③現場限りでの対応か上層部と連携した組織的な対応かを判断する
深刻な事態に発展する恐れがあれば、現場だけの判断で対応を終えるのは危険です。クレームの内容次第では、一旦現場での対応を留保し、本社・上層部に状況を報告・相談して、組織的な対応方針を決定しましょう。
<例>
- カスハラが暴行や脅迫など、刑法上の犯罪に該当する可能性がある場合
- トラブルが深刻化し、大きな損害が生じるリスクがある場合
④企業としての対応方針を決定し、顧客に通告する
③で現場対応で終わらずに持ち帰った案件に関しては、組織的な対応方針を決定し、当事者である顧客に通告しましょう。
通告内容については、場合によって弁護士のアドバイスを受けることも重要です。
⑤カスハラを受けた従業員のケア・保護を行う
カスハラに直面した従業員は、精神的ダメージを受けているかもしれません。従業員が離職や休職に追い込まれないように、状況に合わせた適切なケアを施しましょう。深刻な状況な場合は、精神科などの専門医と連携をとり、従業員の精神的ケアをしていくことも考慮しましょう。
⑥カスハラ対応マニュアルを見直す
カスハラ事例からの学びを元に、今後のカスハラ対応の改善が必要か見直しましょう。
企業としてのカスハラ対応、従業員へのケアなどが適切であったのか、対応フローに見直しが必要であるか、イレギュラーが起こった場合の対応など、カスハラ対策を良化し、組織を守る体制づくりに繋げていきましょう。
企業には従業員を守る法的義務があり、対策を怠れば企業イメージの失墜や、従業員の休職・離職などのリスクにもつながります。だからこそ、カスハラへの事前の備えと、発生時の適切な対応が重要です。カスハラと判断された場合、法的措置(警察への通報、民事上の法的手段)を検討することも、従業員や企業を守るための手段として考えておきましょう。
まとめ
カスタマーハラスメント(カスハラ)は、クレームの中でも過剰な要求や不当な言いがかりなどの迷惑行為を指します。企業が健全な事業運営を行う上で、深刻な問題に繋がりかねません。

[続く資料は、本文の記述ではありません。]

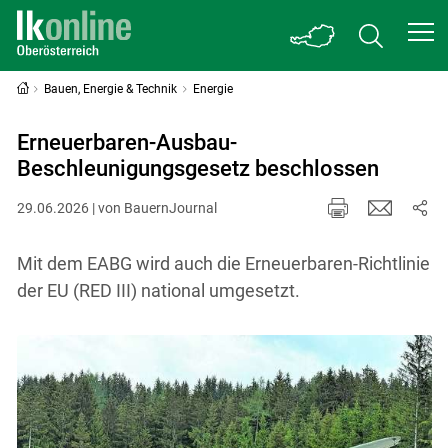
Bauen, Energie & Technik
Energie
Erneuerbaren-Ausbau-
Beschleunigungsgesetz beschlossen
29.06.2026 | von BauernJournal
Mit dem EABG wird auch die Erneuerbaren-Richtlinie
der EU (RED III) national umgesetzt.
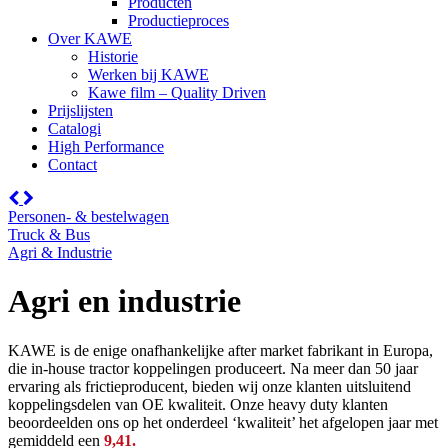
Producten
Productieproces
Over KAWE
Historie
Werken bij KAWE
Kawe film – Quality Driven
Prijslijsten
Catalogi
High Performance
Contact
Personen- & bestelwagen
Truck & Bus
Agri & Industrie
Agri en industrie
KAWE is de enige onafhankelijke after market fabrikant in Europa,
die in-house tractor koppelingen produceert. Na meer dan 50 jaar
ervaring als frictieproducent, bieden wij onze klanten uitsluitend
koppelingsdelen van OE kwaliteit. Onze heavy duty klanten
beoordeelden ons op het onderdeel ‘kwaliteit’ het afgelopen jaar met
gemiddeld een
9,41.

従業員のメンタルヘルスを損ない、生産性の低下や離職を招くだけでなく、企業のイメージや業績にも悪影響を及ぼします。だからこそ、企業はカスハラのリスクを理解し、以下の対策を講じる必要があります。
- 基本方針の決定
- マニュアル・対応フローの作成
- 相談窓口の設置
- 被害者への配慮、ケア
- 従業員研修の実施
- 事例の蓄積とカスハラ対応マニュアルのアップデート
加えて、カスハラが深刻化した場合は、警察への通報や民事上の法的措置を検討する必要があります。企業にはカスハラから従業員を守る法的義務があり、適切な対策を怠れば従業員から損害賠償請求を受ける可能性もあります。カスハラ対策は企業の健全経営に不可欠であり、事前の準備と発生時の適切な対応が何より重要です。